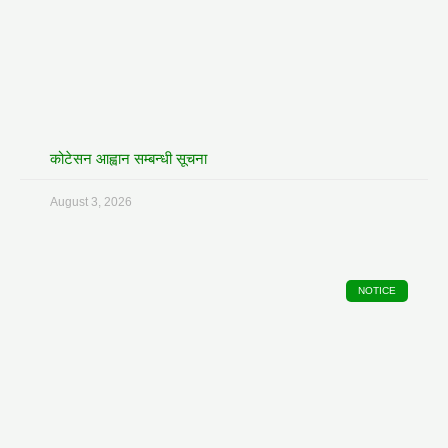
कोटेसन आह्वान सम्बन्धी सूचना
August 3, 2026
NOTICE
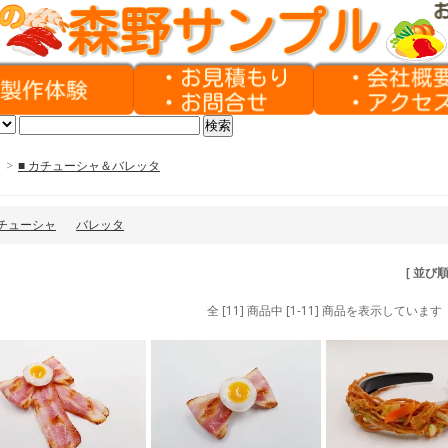
>
■ カチューシャ＆バレッタ
チューシャ
バレッタ
[ 並び
全 [11] 商品中 [1-11] 商品を表示しています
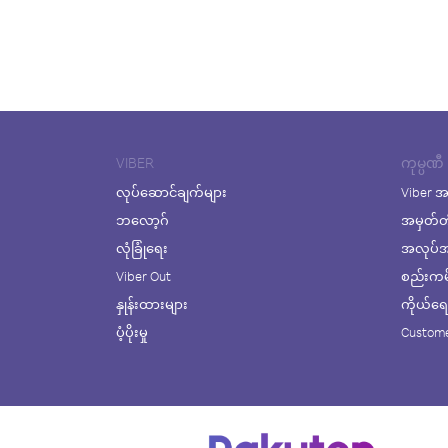
VIBER
ကုမ္ပဏီ
လုပ်ဆောင်ချက်များ
Viber အ
ဘလော့ဂ်
အမှတ်တ
လုံခြုံရေး
အလုပ်အက
Viber Out
စည်းကမ်း
နှုန်းထားများ
ကိုယ်ရေးလ
ပံ့ပိုးမှု
Custome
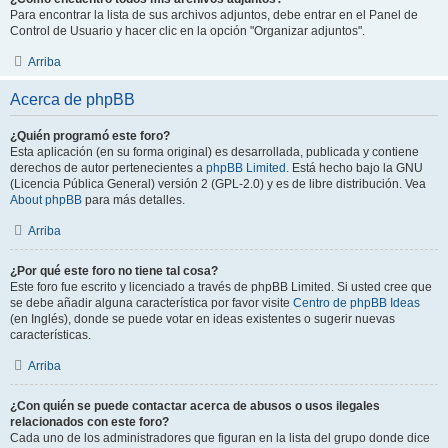
Para encontrar la lista de sus archivos adjuntos, debe entrar en el Panel de
Control de Usuario y hacer clic en la opción "Organizar adjuntos".
Arriba
Acerca de phpBB
¿Quién programó este foro?
Esta aplicación (en su forma original) es desarrollada, publicada y contiene
derechos de autor pertenecientes a
phpBB Limited
. Está hecho bajo la GNU
(Licencia Pública General) versión 2 (GPL-2.0) y es de libre distribución. Vea
About phpBB
para más detalles.
Arriba
¿Por qué este foro no tiene tal cosa?
Este foro fue escrito y licenciado a través de phpBB Limited. Si usted cree que
se debe añadir alguna característica por favor visite
Centro de phpBB Ideas
(en Inglés), donde se puede votar en ideas existentes o sugerir nuevas
características.
Arriba
¿Con quién se puede contactar acerca de abusos o usos ilegales
relacionados con este foro?
Cada uno de los administradores que figuran en la lista del grupo donde dice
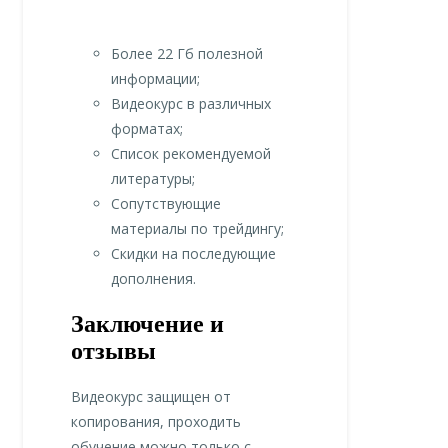
Более 22 Гб полезной
информации;
Видеокурс в различных
форматах;
Список рекомендуемой
литературы;
Сопутствующие
материалы по трейдингу;
Скидки на последующие
дополнения.
Заключение и
отзывы
Видеокурс защищен от
копирования, проходить
обучение можно только с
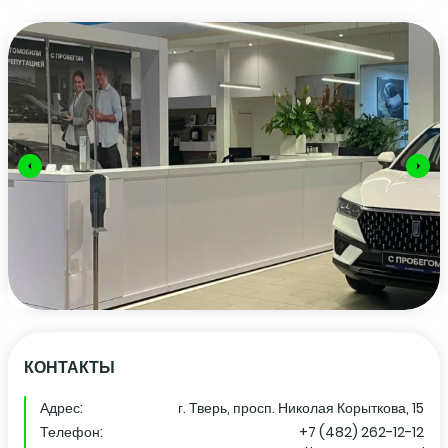
КОНТАКТЫ
Адрес:
г. Тверь, просп. Николая Корыткова, 15
Телефон:
+7 (482) 262-12-12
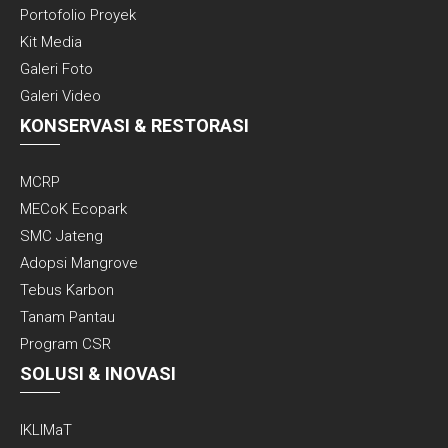
Portofolio Proyek
Kit Media
Galeri Foto
Galeri Video
KONSERVASI & RESTORASI
MCRP
MECoK Ecopark
SMC Jateng
Adopsi Mangrove
Tebus Karbon
Tanam Pantau
Program CSR
SOLUSI & INOVASI
IKLIMaT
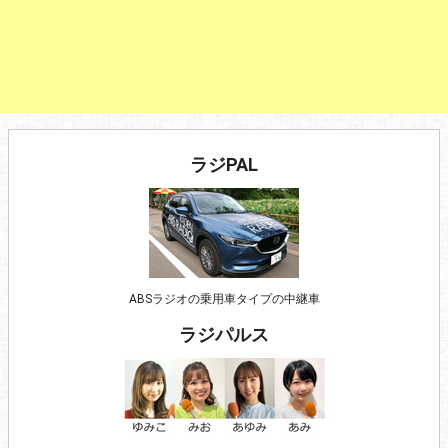
ラジPAL
ABSラジオの乗用車タイプの中継車
ラジパルス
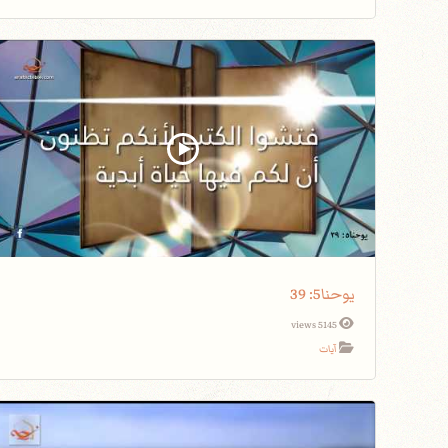
يوحنا5: 39
5145 views
آيات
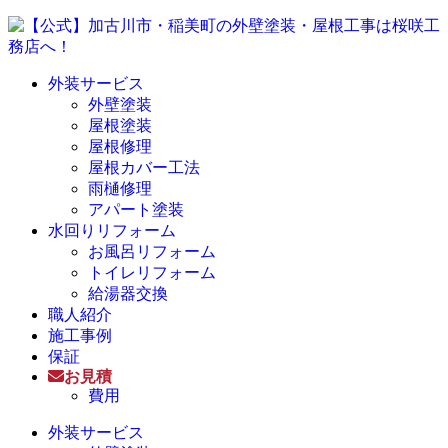
外装サービス
外壁塗装
屋根塗装
屋根修理
屋根カバー工法
雨樋修理
アパート塗装
水回りリフォーム
お風呂リフォーム
トイレリフォーム
給湯器交換
職人紹介
施工事例
保証
お見積
費用
外装サービス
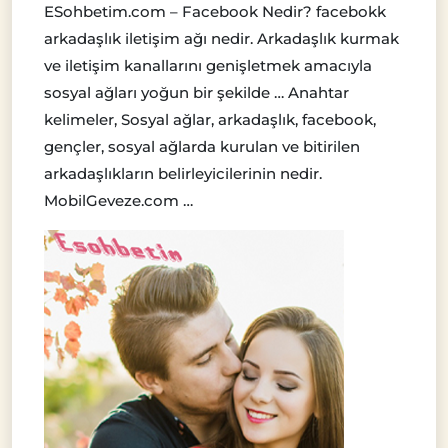
ESohbetim.com – Facebook Nedir? facebokk
arkadaşlık iletişim ağı nedir. Arkadaşlık kurmak
ve iletişim kanallarını genişletmek amacıyla
sosyal ağları yoğun bir şekilde … Anahtar
kelimeler, Sosyal ağlar, arkadaşlık, facebook,
gençler, sosyal ağlarda kurulan ve bitirilen
arkadaşlıkların belirleyicilerinin nedir.
MobilGeveze.com …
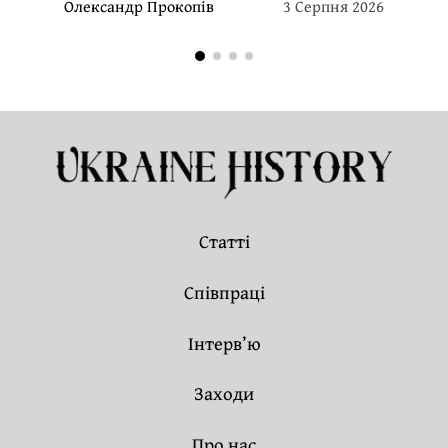
Олександр Прокопів
3 Серпня 2026
Статті
Співпраці
Інтерв’ю
Заходи
Про нас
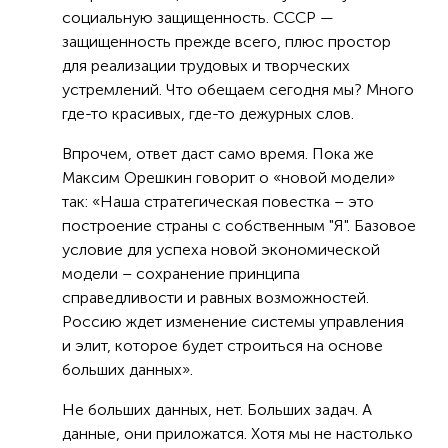
социальную защищенность. СССР —
защищенность прежде всего, плюс простор
для реализации трудовых и творческих
устремлений. Что обещаем сегодня мы? Много
где-то красивых, где-то дежурных слов.
Впрочем, ответ даст само время. Пока же
Максим Орешкин говорит о «новой модели»
так: «Наша стратегическая повестка – это
построение страны с собственным "Я". Базовое
условие для успеха новой экономической
модели – сохранение принципа
справедливости и равных возможностей.
Россию ждет изменение системы управления
и элит, которое будет строиться на основе
больших данных».
Не больших данных, нет. Больших задач. А
данные, они приложатся. Хотя мы не настолько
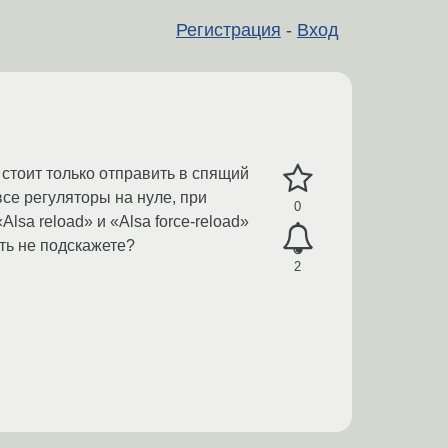
Регистрация
-
Вход
 стоит только отправить в спящий
все регуляторы на нуле, при
0
lsa reload» и «Alsa force-reload»
ть не подскажете?
2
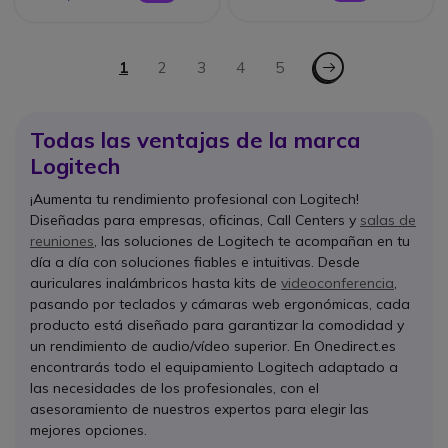
Página
Página - Siguiente
Actualmente estás leyendo página
1
Página
2
Página
3
Página
4
Página
5
Todas las ventajas de la marca
Logitech
¡Aumenta tu rendimiento profesional con Logitech!
Diseñadas para empresas, oficinas, Call Centers y
salas de
reuniones
, las soluciones de Logitech te acompañan en tu
día a día con soluciones fiables e intuitivas. Desde
auriculares inalámbricos hasta kits de
videoconferencia
,
pasando por teclados y cámaras web ergonómicas, cada
producto está diseñado para garantizar la comodidad y
un rendimiento de audio/vídeo superior. En Onedirect.es
encontrarás todo el equipamiento Logitech adaptado a
las necesidades de los profesionales, con el
asesoramiento de nuestros expertos para elegir las
mejores opciones.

__________

Work item: Reproduce all of the data above, substituting "Subir" for every occurrence of "Arriba", keeping everything else unchanged and omitting the pictures.

Response to this task:
कोटेसन आह्वान सम्बन्धी सूचना
August 3, 2026
NOTICE
>
■ カチューシャ＆バレッタ
チューシャ
バレッタ
[ 並び
全 [11] 商品中 [1-11] 商品を表示しています
VIBER
ကုမ္ပဏီ
လုပ်ဆောင်ချက်များ
Viber အ
ဘလော့ဂ်
အမှတ်တ
လုံခြုံရေး
အလုပ်အက
Viber Out
စည်းကမ်း
နှုန်းထားများ
ကိုယ်ရေးလ
ပံ့ပိုးမှု
Custome
Para encontrar la lista de sus archivos adjuntos, debe entrar en el Panel de
Control de Usuario y hacer clic en la opción "Organizar adjuntos".
Subir
Acerca de phpBB
¿Quién programó este foro?
Esta aplicación (en su forma original) es desarrollada, publicada y contiene
derechos de autor pertenecientes a
phpBB Limited
. Está hecho bajo la GNU
(Licencia Pública General) versión 2 (GPL-2.0) y es de libre distribución. Vea
About phpBB
para más detalles.
Subir
¿Por qué este foro no tiene tal cosa?
Este foro fue escrito y licenciado a través de phpBB Limited. Si usted cree que
se debe añadir alguna característica por favor visite
Centro de phpBB Ideas
(en Inglés), donde se puede votar en ideas existentes o sugerir nuevas
características.
Subir
¿Con quién se puede contactar acerca de abusos o usos ilegales
relacionados con este foro?
Cada uno de los administradores que figuran en la lista del grupo donde dice
Более 22 Гб полезной
информации;
Видеокурс в различных
форматах;
Список рекомендуемой
литературы;
Сопутствующие
материалы по трейдингу;
Скидки на последующие
дополнения.
Заключение и
отзывы
Видеокурс защищен от
копирования, проходить
обучение можно только с
КОНТАКТЫ
Адрес:
г. Тверь, просп. Николая Корыткова, 15
Телефон:
+7 (482) 262-12-12
Portofolio Proyek
Kit Media
Galeri Foto
Galeri Video
KONSERVASI & RESTORASI
MCRP
MECoK Ecopark
SMC Jateng
Adopsi Mangrove
Tebus Karbon
Tanam Pantau
Program CSR
SOLUSI & INOVASI
IKLIMaT
ラジPAL
ABSラジオの乗用車タイプの中継車
ラジパルス
يوحنا5: 39
5145 views
آيات
外装サービス
外壁塗装
屋根塗装
屋根修理
屋根カバー工法
雨樋修理
アパート塗装
水回りリフォーム
お風呂リフォーム
トイレリフォーム
給湯器交換
職人紹介
施工事例
保証
お見積
費用
外装サービス
ESohbetim.com – Facebook Nedir? facebokk
arkadaşlık iletişim ağı nedir. Arkadaşlık kurmak
ve iletişim kanallarını genişletmek amacıyla
sosyal ağları yoğun bir şekilde … Anahtar
kelimeler, Sosyal ağlar, arkadaşlık, facebook,
gençler, sosyal ağlarda kurulan ve bitirilen
arkadaşlıkların belirleyicilerinin nedir.
MobilGeveze.com …
Олександр Прокопів
3 Серпня 2026
Статті
Співпраці
Інтерв’ю
Заходи
Про нас
социальную защищенность. СССР —
защищенность прежде всего, плюс простор
для реализации трудовых и творческих
устремлений. Что обещаем сегодня мы? Много
где-то красивых, где-то дежурных слов.
Впрочем, ответ даст само время. Пока же
Максим Орешкин говорит о «новой модели»
так: «Наша стратегическая повестка – это
построение страны с собственным "Я". Базовое
условие для успеха новой экономической
модели – сохранение принципа
справедливости и равных возможностей.
Россию ждет изменение системы управления
и элит, которое будет строиться на основе
больших данных».
Не больших данных, нет. Больших задач. А
данные, они приложатся. Хотя мы не настолько
Регистрация
-
Вход
 стоит только отправить в спящий
все регуляторы на нуле, при
0
lsa reload» и «Alsa force-reload»
ть не подскажете?
2
Página
Página - Siguiente
Actualmente estás leyendo página
1
Página
2
Página
3
Página
4
Página
5
Todas las ventajas de la marca
Logitech
¡Aumenta tu rendimiento profesional con Logitech!
Diseñadas para empresas, oficinas, Call Centers y
salas de
reuniones
, las soluciones de Logitech te acompañan en tu
día a día con soluciones fiables e intuitivas. Desde
auriculares inalámbricos hasta kits de
videoconferencia
,
pasando por teclados y cámaras web ergonómicas, cada
producto está diseñado para garantizar la comodidad y
un rendimiento de audio/vídeo superior. En Onedirect.es
encontrarás todo el equipamiento Logitech adaptado a
las necesidades de los profesionales, con el
asesoramiento de nuestros expertos para elegir las
mejores opciones.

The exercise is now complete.